Problem details:
Go through the material and copy each line that includes "ports".

Excerpted records:

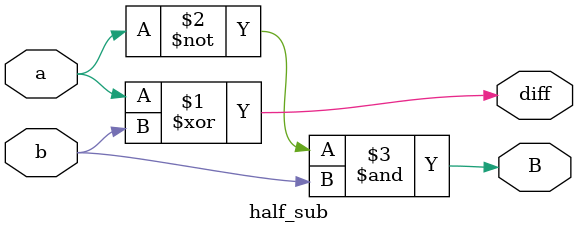
<source format=v>
`timescale 1ns / 1ps


module half_sub(
    input a,
    input b,
    output diff,
    output B
    );
    
   assign diff = a^b;
   assign B = ~a&b;
endmodule

</source>
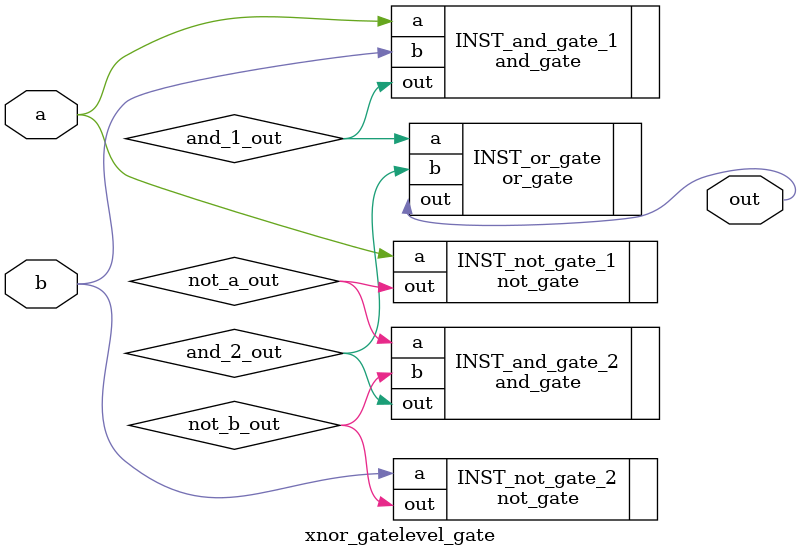
<source format=v>
module xnor_gatelevel_gate (a, b, out); 
	
	input a, b;

	output out;

	wire not_a_out, not_b_out;
	wire and_1_out, and_2_out;

	and_gate INST_and_gate_1 (.a(a), .b(b), .out(and_1_out));
	and_gate INST_and_gate_2 (.a(not_a_out), .b(not_b_out), .out(and_2_out));

	not_gate INST_not_gate_1 (.a(a), .out(not_a_out));
	not_gate INST_not_gate_2 (.a(b), .out(not_b_out));
	
	or_gate INST_or_gate (.a(and_1_out), .b(and_2_out), .out(out));


endmodule
</source>
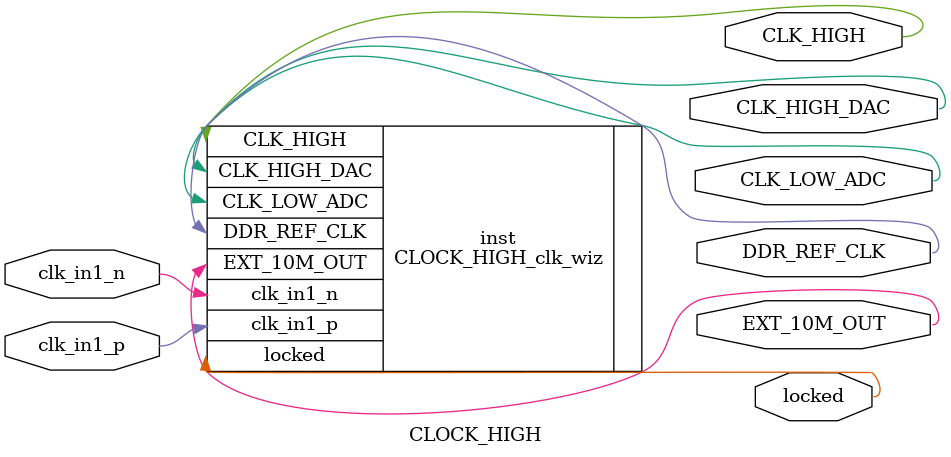
<source format=v>


`timescale 1ps/1ps

(* CORE_GENERATION_INFO = "CLOCK_HIGH,clk_wiz_v6_0_6_0_0,{component_name=CLOCK_HIGH,use_phase_alignment=true,use_min_o_jitter=false,use_max_i_jitter=false,use_dyn_phase_shift=false,use_inclk_switchover=false,use_dyn_reconfig=false,enable_axi=0,feedback_source=FDBK_AUTO,PRIMITIVE=MMCM,num_out_clk=5,clkin1_period=1.600,clkin2_period=10.0,use_power_down=false,use_reset=false,use_locked=true,use_inclk_stopped=false,feedback_type=SINGLE,CLOCK_MGR_TYPE=NA,manual_override=false}" *)

module CLOCK_HIGH 
 (
  // Clock out ports
  output        DDR_REF_CLK,
  output        CLK_LOW_ADC,
  output        EXT_10M_OUT,
  output        CLK_HIGH,
  output        CLK_HIGH_DAC,
  // Status and control signals
  output        locked,
 // Clock in ports
  input         clk_in1_p,
  input         clk_in1_n
 );

  CLOCK_HIGH_clk_wiz inst
  (
  // Clock out ports  
  .DDR_REF_CLK(DDR_REF_CLK),
  .CLK_LOW_ADC(CLK_LOW_ADC),
  .EXT_10M_OUT(EXT_10M_OUT),
  .CLK_HIGH(CLK_HIGH),
  .CLK_HIGH_DAC(CLK_HIGH_DAC),
  // Status and control signals               
  .locked(locked),
 // Clock in ports
  .clk_in1_p(clk_in1_p),
  .clk_in1_n(clk_in1_n)
  );

endmodule

</source>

Solution:
  // Clock out ports
 // Clock in ports
  // Clock out ports  
 // Clock in ports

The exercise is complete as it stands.